# SHORT PROBLEM:
Report every line in the records below that contains the string "detail", copying each such line in full.

# RECORDS TO USE:
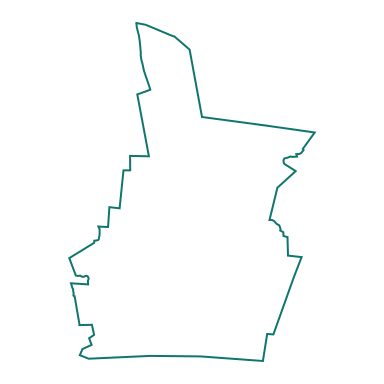 outline of Dochia, Neamt, Romania
{"feature_id": "2599482B13040618624692", "entity_name": "Dochia", "entity_type": "district", "adm_level": 2, "iso_a3": "ROU", "parent_name": "Romania", "parent_adm1": "Neamt", "projection": "orthographic", "projection_center": [26.567, 46.923], "detail": "fine", "context": "isolated", "style": "outline", "palette": "teal", "viewbox_px": 384, "rotation_deg": 0, "n_neighbors": 0, "source": "geoboundaries", "source_scale": "gbopen_adm2", "svg_char_len": 1609}
<svg xmlns="http://www.w3.org/2000/svg" viewBox="0 0 384 384"><path d="M79.4,325.1L91.9,324.8L94.1,334.8L93.8,335.1L89.1,338.2L91.6,344.9L82.5,349.0L79.8,355.2L88.7,358.7L150.2,355.9L200.3,356.4L262.9,361.0L267.0,335.1L267.2,334.0L273.4,334.4L293.8,277.3L301.6,257.1L288.0,255.6L287.5,237.1L283.5,236.0L283.3,232.2L280.2,230.5L280.6,229.1L279.8,226.9L279.3,225.4L277.1,224.2L276.3,223.6L275.2,222.2L274.1,221.0L271.8,219.9L269.5,220.0L277.4,187.7L295.7,171.1L284.8,164.2L284.1,163.6L283.8,162.7L283.5,160.9L283.7,159.5L284.5,158.4L287.5,157.7L290.5,156.5L292.2,156.9L297.0,156.6L296.3,154.1L299.4,154.0L301.3,152.9L303.6,150.0L302.8,148.9L314.7,132.5L269.7,126.1L202.0,117.0L189.6,49.6L174.3,36.4L173.2,36.2L169.6,34.8L152.5,27.6L145.7,24.8L136.4,23.0L136.3,23.4L136.6,25.2L136.8,27.3L137.7,31.0L139.0,35.9L139.7,41.0L140.4,48.0L140.8,53.2L140.7,55.0L141.3,59.6L142.4,63.5L143.5,68.7L144.1,71.2L145.8,76.3L146.7,78.9L148.3,83.5L149.4,86.7L150.3,89.7L150.1,89.8L137.3,94.4L148.9,156.3L130.1,155.9L130.2,170.3L123.5,170.3L119.6,208.3L111.5,207.4L109.4,207.2L108.2,224.6L108.0,227.0L100.7,226.7L98.4,226.5L98.7,227.3L99.6,229.0L99.6,234.8L99.3,236.0L98.9,238.8L98.2,240.0L96.9,240.4L95.3,240.6L94.3,240.7L94.2,242.4L94.2,242.8L69.3,258.1L75.8,275.5L76.6,275.6L77.6,276.0L78.7,275.9L79.3,275.7L80.0,275.6L80.5,275.9L81.5,276.5L83.0,276.9L83.7,276.8L85.1,276.1L86.2,275.8L87.5,276.2L88.1,277.0L88.6,278.3L88.5,279.4L87.9,280.8L88.1,284.4L71.0,283.3L72.4,288.0L73.2,289.3L73.1,290.4L73.7,293.8L73.4,295.1L73.5,295.7L74.0,296.1L74.6,296.2L79.5,324.5L79.4,325.1Z" fill="none" stroke="#0f766e" stroke-width="2"/></svg>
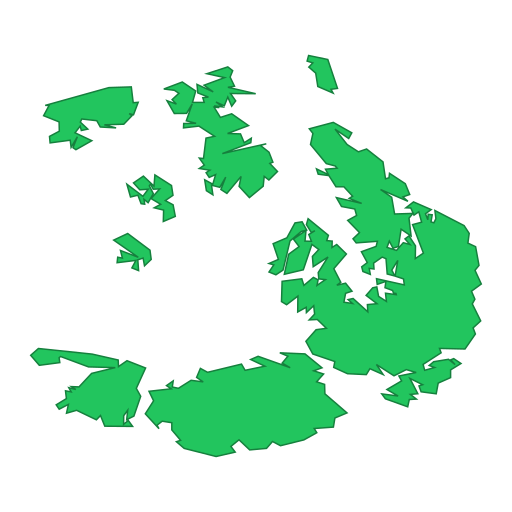 outline of Austevoll nor, Norway
{"feature_id": "86288312B29393912466053", "entity_name": "Austevoll nor", "entity_type": "district", "adm_level": 2, "iso_a3": "NOR", "parent_name": "Norway", "parent_adm1": "", "projection": "natural_earth1", "projection_center": [5.173, 60.063], "detail": "fine", "context": "isolated", "style": "filled", "palette": "green", "viewbox_px": 512, "rotation_deg": 0, "n_neighbors": 0, "source": "geoboundaries", "source_scale": "gbopen_adm2", "svg_char_len": 6060}
<svg xmlns="http://www.w3.org/2000/svg" viewBox="0 0 512 512"><path d="M333.3,122.4L309.3,128.8L312.9,133.4L310.5,144.5L326.3,163.6L335.3,166.0L337.1,168.2L325.5,169.2L328.4,174.6L316.5,168.9L318.2,174.2L328.9,175.6L336.0,186.8L343.9,186.8L352.6,196.2L349.2,198.4L361.7,203.4L336.4,197.6L341.5,206.5L354.8,209.0L356.6,215.5L347.7,220.4L359.5,232.6L353.0,238.8L356.2,242.9L377.4,241.3L376.1,246.4L361.4,251.7L367.3,262.6L361.7,266.8L362.9,271.5L370.3,274.4L369.2,268.4L374.0,269.0L373.6,263.1L382.2,257.1L386.0,258.7L387.2,274.0L394.8,276.0L391.8,270.1L397.8,260.4L395.1,276.1L403.5,278.9L404.3,284.9L376.5,278.7L377.2,284.4L385.9,281.4L385.0,287.7L392.6,290.5L393.5,293.1L396.0,293.5L396.3,294.7L385.5,293.2L386.4,301.4L378.6,296.4L376.8,286.9L372.7,287.8L366.1,295.4L377.0,303.7L367.4,304.6L367.8,311.8L353.1,298.5L348.1,299.6L352.5,303.5L343.9,302.2L345.6,293.3L352.0,291.2L345.6,283.2L336.8,285.2L340.8,282.3L333.8,268.7L346.4,254.0L336.7,244.5L332.0,247.5L332.2,241.1L326.7,240.6L328.4,235.3L308.1,218.7L306.4,224.6L311.4,232.6L314.9,230.7L308.8,234.5L311.4,241.3L305.0,241.1L306.0,230.4L293.4,239.1L299.1,246.6L288.7,254.2L284.3,274.3L303.3,269.8L311.9,244.4L318.8,249.5L312.4,256.4L313.2,266.7L328.0,257.0L318.2,272.6L318.8,278.9L325.4,279.6L317.0,285.4L318.1,279.8L313.4,277.4L303.9,285.4L301.8,278.8L282.1,281.3L281.5,301.6L286.6,304.7L297.9,296.1L297.7,312.0L306.2,307.3L306.4,312.6L313.7,305.7L314.6,314.1L309.2,319.9L317.3,319.5L326.4,328.3L316.1,329.7L305.9,341.3L312.8,354.0L334.8,361.5L333.7,367.4L347.5,373.7L366.3,374.6L369.9,368.7L383.2,374.6L376.4,364.5L394.0,375.8L406.3,369.6L416.2,372.5L398.9,376.0L401.6,380.9L386.9,389.5L398.1,396.0L381.8,393.9L385.4,398.8L407.7,406.8L409.3,399.5L416.4,399.1L410.4,394.4L417.8,393.7L409.9,378.4L422.6,384.7L419.0,385.9L421.1,391.8L436.2,393.8L438.2,383.1L450.6,377.6L450.6,369.9L461.0,363.5L453.7,358.6L450.8,359.8L455.1,364.6L448.5,359.3L433.7,361.7L429.2,365.5L434.6,367.5L424.7,370.3L423.1,364.4L441.1,352.8L439.5,348.4L465.0,349.0L475.4,334.0L473.1,327.9L480.7,320.9L472.3,303.9L474.9,299.2L471.5,291.2L481.3,284.0L475.0,270.3L479.0,265.4L475.6,246.7L467.9,243.1L469.2,233.4L464.1,225.6L434.9,210.5L435.9,218.7L433.9,222.8L431.0,221.9L432.2,214.8L428.2,214.3L427.8,219.8L425.5,213.7L431.2,209.6L413.5,201.9L405.9,207.8L410.8,208.0L414.0,215.1L418.8,211.8L421.6,222.2L412.6,224.6L423.4,253.1L415.3,258.6L415.5,245.9L409.0,235.9L405.0,238.9L409.9,244.5L403.3,242.7L396.5,250.4L387.0,247.4L389.3,241.1L393.0,248.2L398.4,246.5L401.1,229.2L411.1,236.0L409.0,218.2L412.9,213.4L394.6,214.0L391.7,197.3L380.5,189.5L407.9,201.3L402.9,196.9L409.7,194.5L405.3,183.7L389.5,173.3L389.0,177.8L385.5,178.8L383.0,161.9L366.6,149.0L358.4,151.8L347.1,144.5L335.0,129.1L348.7,138.5L351.8,132.8L333.3,122.4ZM305.0,353.9L279.8,352.8L287.9,356.2L282.2,363.1L290.2,367.7L258.1,356.3L250.7,359.5L264.9,366.2L245.1,370.3L241.5,364.1L207.6,372.3L200.4,368.4L196.6,377.4L203.2,381.9L191.1,380.3L178.4,388.3L172.3,387.0L173.2,380.9L166.5,385.6L171.2,388.8L149.0,391.3L153.6,400.8L145.3,413.8L159.0,428.7L157.0,425.2L162.2,421.2L171.8,422.7L171.8,429.9L180.6,440.3L176.4,441.7L184.2,448.4L216.1,456.5L235.2,452.1L230.9,446.4L239.0,439.8L249.7,449.9L266.5,448.4L272.5,441.5L280.5,445.7L303.9,439.9L316.8,432.7L314.2,428.5L333.4,427.1L334.9,418.0L347.0,412.9L324.9,393.8L324.6,384.4L316.6,381.8L323.6,374.0L313.7,370.8L322.0,367.8L305.0,353.9ZM227.8,66.9L206.9,73.7L224.6,77.6L204.1,85.2L213.2,91.9L197.0,84.4L197.8,92.9L208.5,97.1L202.8,97.7L204.2,102.4L192.5,102.4L195.7,91.0L182.3,82.0L163.8,89.0L174.4,90.3L178.9,93.3L172.1,99.6L176.4,104.1L167.0,100.7L174.3,113.5L186.6,113.4L192.2,103.9L186.3,120.8L196.1,123.3L183.7,123.5L183.5,127.9L198.9,126.1L214.6,136.3L206.0,138.1L203.5,158.5L199.3,158.1L204.3,165.1L199.3,168.5L209.8,170.2L206.1,172.7L209.2,177.4L215.6,174.6L212.8,184.2L204.7,179.8L206.4,190.7L212.9,194.8L211.5,185.2L219.8,187.3L225.7,177.1L220.9,189.5L226.9,193.4L241.1,176.4L239.1,186.4L249.4,197.6L263.2,186.2L264.2,176.4L268.9,180.0L277.5,171.5L269.8,163.4L272.9,162.2L269.0,152.2L260.4,145.4L266.3,143.8L222.3,153.6L250.8,142.7L251.3,138.2L244.2,142.7L240.5,133.9L227.5,133.5L248.5,125.6L231.7,113.8L220.4,117.4L214.1,107.2L219.3,107.6L214.1,105.9L222.6,106.9L216.0,102.0L224.3,105.8L227.8,97.1L231.7,106.2L235.7,100.9L230.5,93.5L255.7,93.7L227.9,87.3L234.5,86.2L230.1,77.1L232.7,70.7L227.8,66.9ZM38.4,348.5L30.7,355.3L39.3,365.3L59.8,362.6L59.1,357.7L60.6,356.5L88.5,366.9L115.3,367.6L91.6,373.4L79.0,386.9L71.5,386.6L75.8,389.5L68.8,387.7L71.2,391.9L65.5,390.8L66.4,398.6L56.2,404.8L59.2,409.2L68.4,404.4L66.5,413.2L76.6,410.3L96.4,419.8L100.5,415.5L104.8,426.2L132.6,426.4L128.3,420.5L123.6,424.3L123.7,415.7L127.7,410.2L126.7,419.7L133.9,416.1L140.7,396.3L136.3,388.4L145.6,368.0L127.0,360.7L118.5,366.6L118.2,360.0L92.2,354.1L38.4,348.5ZM108.9,87.6L45.2,105.4L49.1,105.4L43.6,115.7L59.1,121.9L59.3,131.2L49.5,136.4L50.1,142.9L70.2,140.2L71.1,147.3L77.4,136.7L73.0,147.7L75.9,149.7L91.8,140.7L75.0,132.8L80.2,126.1L81.3,130.5L87.8,129.1L80.3,122.1L81.8,119.0L96.8,120.7L100.3,127.0L116.1,127.9L104.3,124.8L123.8,124.2L131.9,115.8L129.2,113.6L133.5,114.8L138.2,102.3L133.2,102.7L131.3,86.9L108.9,87.6ZM143.4,176.1L133.5,182.9L139.8,189.8L148.2,189.2L142.9,196.3L126.9,184.2L130.5,197.0L137.9,195.2L141.1,203.7L144.7,204.2L144.0,199.3L148.1,202.7L153.3,193.6L149.3,185.8L150.5,184.2L153.3,189.2L159.7,188.9L151.1,198.6L160.7,204.3L154.2,207.8L163.6,210.1L163.3,221.5L175.3,216.4L173.1,204.8L165.3,200.6L173.0,195.3L171.5,185.5L154.9,174.9L154.0,186.1L143.4,176.1ZM150.0,250.2L127.7,233.5L113.7,240.1L138.3,257.3L120.5,250.5L122.4,258.1L117.7,257.2L117.1,262.7L135.9,260.4L131.9,267.9L138.6,270.6L137.8,259.8L143.1,258.1L144.5,265.8L151.2,259.4L150.0,250.2ZM327.8,59.5L308.6,55.5L307.1,61.1L312.8,62.9L308.8,67.1L315.7,73.1L317.8,86.5L333.1,93.1L331.0,89.3L337.5,88.4L327.8,59.5ZM302.1,221.8L295.0,222.9L286.9,237.8L273.1,243.7L278.4,259.4L269.0,263.5L273.8,264.9L269.0,272.0L275.9,274.8L283.0,270.1L290.0,241.0L301.3,231.4L306.7,230.1L302.1,221.8Z" fill="#22c55e" stroke="#15803d" stroke-width="1.5"/></svg>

# ANSWER:
{"feature_id": "2599482B13040618624692", "entity_name": "Dochia", "entity_type": "district", "adm_level": 2, "iso_a3": "ROU", "parent_name": "Romania", "parent_adm1": "Neamt", "projection": "orthographic", "projection_center": [26.567, 46.923], "detail": "fine", "context": "isolated", "style": "outline", "palette": "teal", "viewbox_px": 384, "rotation_deg": 0, "n_neighbors": 0, "source": "geoboundaries", "source_scale": "gbopen_adm2", "svg_char_len": 1609}
{"feature_id": "86288312B29393912466053", "entity_name": "Austevoll nor", "entity_type": "district", "adm_level": 2, "iso_a3": "NOR", "parent_name": "Norway", "parent_adm1": "", "projection": "natural_earth1", "projection_center": [5.173, 60.063], "detail": "fine", "context": "isolated", "style": "filled", "palette": "green", "viewbox_px": 512, "rotation_deg": 0, "n_neighbors": 0, "source": "geoboundaries", "source_scale": "gbopen_adm2", "svg_char_len": 6060}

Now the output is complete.